African heads of state recently gathered in Kenya to discuss the impact of global warming on the sensitive continent in Laos.

A hungry child in Africa
In the second week of October, representatives of countries and green organizations gathered in Nairobi (Kenya) to discuss the consequences and effects of global warming and a follow-up plan to the Kyoto Convention. On the margins of the convergence, of course, the severe impact that warming has on African countries emerges: floods, periods of drought, expansion of desert areas, a decrease in the flow of rivers and a drop in the level of lakes, all of which are attributed (in a significant part) to global warming, the immediate accompanying results are: a negative effect on relations between "neighbors ", violent frictions - in Sudan, Chad, Somalia, Uganda, Burundi and other countries. Countries where the level of greenhouse gas emissions is one of the lowest in the world, but the impact on their residents due to climate change is perhaps the most severe, a situation opposite to what logic should have dictated.

Some of the negative effects can be neutralized by various means: the development of agricultural crops adapted to the conditions, the development and implementation of processing methods, afforestation of areas where forests have been created, proper treatment of water and wastewater. All these cost a lot of money, a resource that is not found in Africa, so how do you stop the deterioration? Where do you get funding from?
We all hear about and are familiar with the systems of donations, help and food supply, by institutions and people, help to the needy in African countries, help that perpetuates the poor, as the saying is known: "To provide food, it is better to give a fishing rod and not to distribute fish", but "rods" also cost money , and thus again a dependency will be created...

There is a (at least partial) correct, logical and acceptable solution: the Kyoto Convention... according to the Convention there is trading in emissions, African countries being part of "developing countries" are not bound by the Convention and therefore cannot trade either.

The Western countries developed their economy while harming the global environment, the Kyoto treaty came to allow curbing the harm. The participation of African countries in emissions trading means that Western countries will be able to sell excess emissions to African countries, pay African countries for clean air, a payment that means that African countries will have an immediate financial interest in preserving forests and planting more forests, an interest in monitoring sustainable logging and open areas Reserved.
The payment will allow proper treatment of the garbage, and an inspector who will prevent the "import" of toxic garbage from a western country (see the case of the toxic waste in the Ivory Coast). The payment will enable the restoration of means of production (industrial, agricultural, etc.) and thus
Restore the economy of African countries.
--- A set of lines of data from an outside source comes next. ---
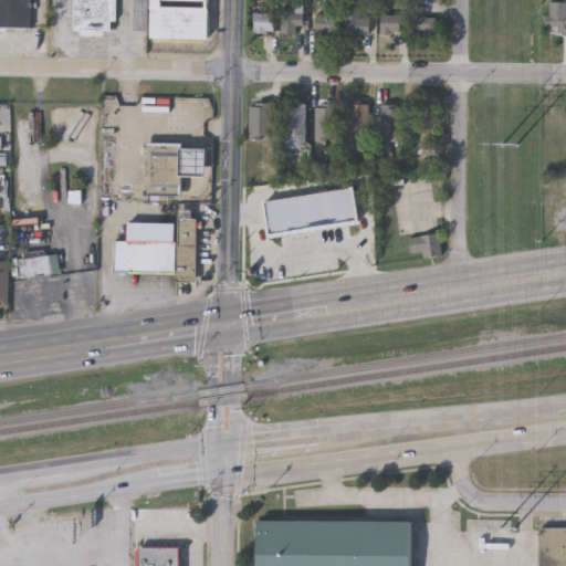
[(0,0),(32,0),(32,28),(0,28),(0,0)]
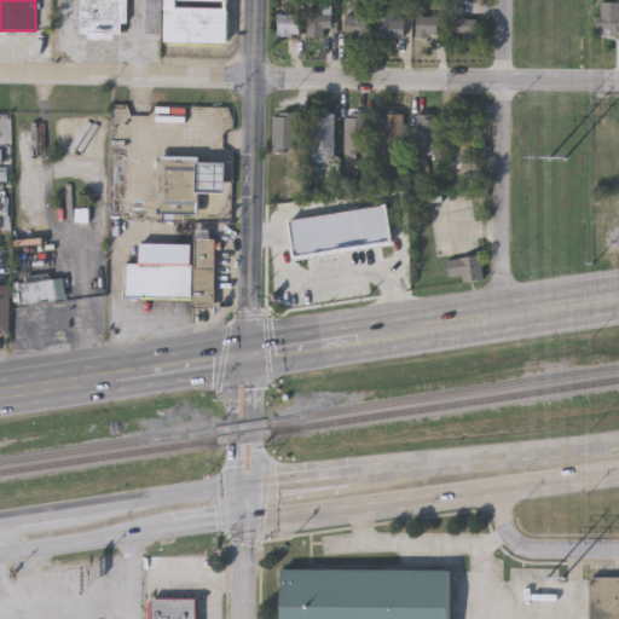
[(126,0),(126,33),(81,33),(81,0),(126,0)]
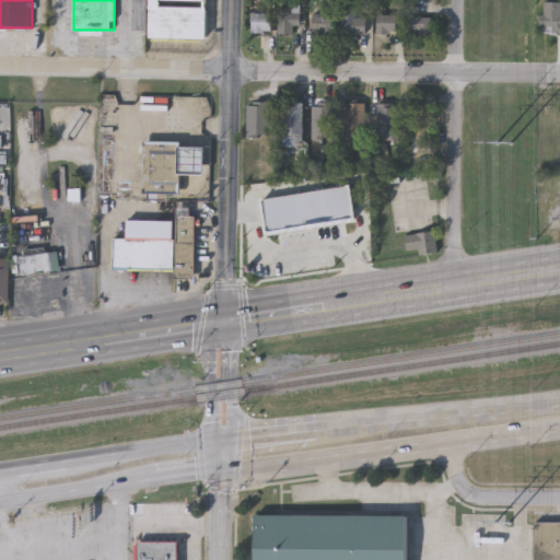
[(132,0),(146,0),(146,28),(132,28),(132,0)]
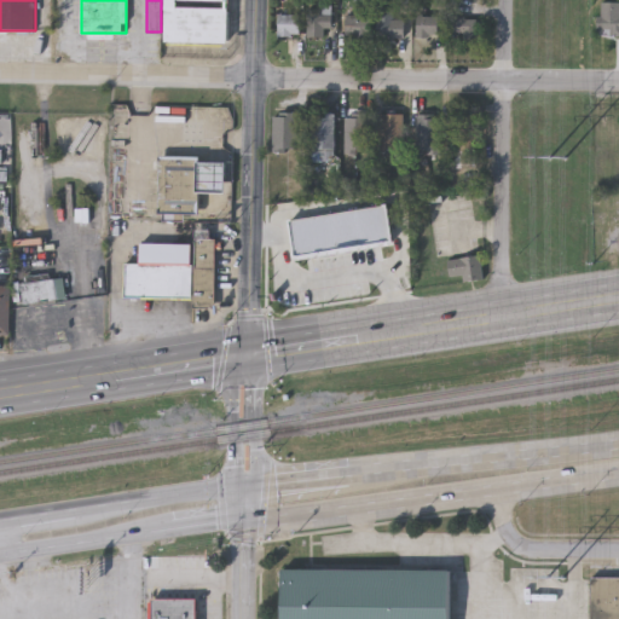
[(166,0),(231,0),(231,3),(229,3),(227,44),(165,42),(166,33),(166,0)]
It would be correct to establish a pan-African mechanism that would allow the continent to rehabilitate its inhabitants and its environment through an economic system - integrated into the economic system of the Kyoto Treaty, a system that would sell clean air to the (industrial) world.

Dr. Assaf Rosenthal
Tour guide/leader in Africa and South America
0505640309 / 077-6172298 for details Tel.
Email assaf@eilatcity.co.il
A compilation of Dr. Assaf Rosenthal's articles on the Hidan site (old version of the site)

One response

  1. Hahaha.. And I thought only the Israelis knew how to do combos.
    Which means that the western countries can continue to pollute the environment at an increasing rate
    In the future it will be possible to define and classify the oceans and Antarctica as areas with low emissions
    And in such a way it will be possible to continue to pollute the environment as if with approval.